Many of the plebeians now ceased to work, as they preferred to live in idleness and on charity. People who do nothing are never very happy, and before long these plebeians were more discontented than ever, even though they now had plenty to eat.

Spurius fancied that the right time had come; so he armed his followers, and prepared to take possession of Rome. Fortunately for the city, the plot was discovered by the senate, who again chose Cincinnatus as dictator, to save the country from this new danger.

This great patriot was then eighty years old, but he was as brave and decided as ever, and did not for a moment hesitate to do his duty. He began by summoning Maelius to appear before him, but he refused to obey. He next sent Ahala, his master of the horse, against him. Ahala met him in the forum, and finding persuasion of no avail, killed him on the spot. The Dictator applauded the act, and ordered the goods of the conspirator to be sold, and his house to be demolished. His stores were distributed among the people.

The Tribunes of the people were much enraged at the death of Maelius; and to punish the senate, at the next election, instead of consuls, insisted upon restoring their military tribunes. The senate were obliged to comply. The next year, the government returned to its ancient channels, and consuls were chosen.

The plebeians were now for more than seventy years obliged to content themselves with the rights they had already won. In time, however, they were allowed to hold any office in the state, and it was made a law that at least one consul and one censor should always be of their class.

Not long after the death of Spurius Mælius, war broke out with Veii again, and lasted for a number of years. The Romans finally decided that their city would never be safe till Veii was destroyed.

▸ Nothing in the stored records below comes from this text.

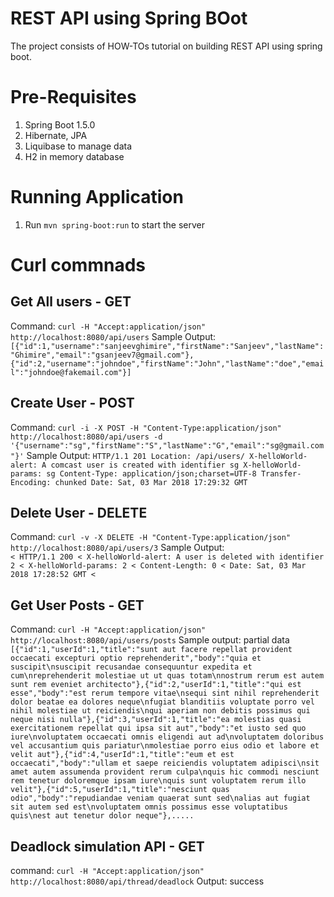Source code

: # REST API using Spring BOot
The project consists of HOW-TOs tutorial on building REST API using spring boot.

# Pre-Requisites
1. Spring Boot 1.5.0
2. Hibernate, JPA
3. Liquibase to manage data
4. H2 in memory database

# Running Application

1. Run `mvn spring-boot:run` to start the server

# Curl commnads

## Get All users - GET
Command: `curl -H "Accept:application/json" http://localhost:8080/api/users` 
Sample Output: 
`[{"id":1,"username":"sanjeevghimire","firstName":"Sanjeev","lastName":"Ghimire","email":"gsanjeev7@gmail.com"},{"id":2,"username":"johndoe","firstName":"John","lastName":"doe","email":"johndoe@fakemail.com"}]` 

## Create User - POST 
Command: `curl -i -X POST -H "Content-Type:application/json" http://localhost:8080/api/users -d '{"username":"sg","firstName":"S","lastName":"G","email":"sg@gmail.com"}'` 
Sample Output: 
`HTTP/1.1 201
Location: /api/users/
X-helloWorld-alert: A comcast user is created with identifier sg
X-helloWorld-params: sg
Content-Type: application/json;charset=UTF-8
Transfer-Encoding: chunked
Date: Sat, 03 Mar 2018 17:29:32 GMT` 

## Delete User - DELETE 
Command: `curl -v -X DELETE -H "Content-Type:application/json" http://localhost:8080/api/users/3` 
Sample Output:  
`< HTTP/1.1 200
< X-helloWorld-alert: A user is deleted with identifier 2
< X-helloWorld-params: 2
< Content-Length: 0
< Date: Sat, 03 Mar 2018 17:28:52 GMT
<`

## Get User Posts - GET 
Command: `curl -H "Accept:application/json" http://localhost:8080/api/users/posts` 
Sample output: partial data  
`[{"id":1,"userId":1,"title":"sunt aut facere repellat provident occaecati excepturi optio reprehenderit","body":"quia et suscipit\nsuscipit recusandae consequuntur expedita et cum\nreprehenderit molestiae ut ut quas totam\nnostrum rerum est autem sunt rem eveniet architecto"},{"id":2,"userId":1,"title":"qui est esse","body":"est rerum tempore vitae\nsequi sint nihil reprehenderit dolor beatae ea dolores neque\nfugiat blanditiis voluptate porro vel nihil molestiae ut reiciendis\nqui aperiam non debitis possimus qui neque nisi nulla"},{"id":3,"userId":1,"title":"ea molestias quasi exercitationem repellat qui ipsa sit aut","body":"et iusto sed quo iure\nvoluptatem occaecati omnis eligendi aut ad\nvoluptatem doloribus vel accusantium quis pariatur\nmolestiae porro eius odio et labore et velit aut"},{"id":4,"userId":1,"title":"eum et est occaecati","body":"ullam et saepe reiciendis voluptatem adipisci\nsit amet autem assumenda provident rerum culpa\nquis hic commodi nesciunt rem tenetur doloremque ipsam iure\nquis sunt voluptatem rerum illo velit"},{"id":5,"userId":1,"title":"nesciunt quas odio","body":"repudiandae veniam quaerat sunt sed\nalias aut fugiat sit autem sed est\nvoluptatem omnis possimus esse voluptatibus quis\nest aut tenetur dolor neque"},.....` 


## Deadlock simulation API - GET 
command: `curl -H "Accept:application/json" http://localhost:8080/api/thread/deadlock` 
Output: success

This decision was received with enthusiasm, and the Roman army began the siege. They soon found, however, that it was no easy matter to make themselves masters of the town. Ten years were spent in vain attempts to break through the walls, and it was only when Camillus was made dictator that the Romans were able to take the city.

Camillus made his men dig an underground passage right into the heart of the enemy's citadel. Having thus gained an entrance, he captured or slew all the inhabitants, and then razed the walls that had so long defended them. When he returned to Rome, he was rewarded by a magnificent triumph.

The war with Veii was soon followed by one against the city of Falerii, and here too the Roman army found it very hard to get possession of the town. One day, however, a school-teacher came to Camillus, bringing his pupils, who were the sons of the principal inhabitants of Falerii.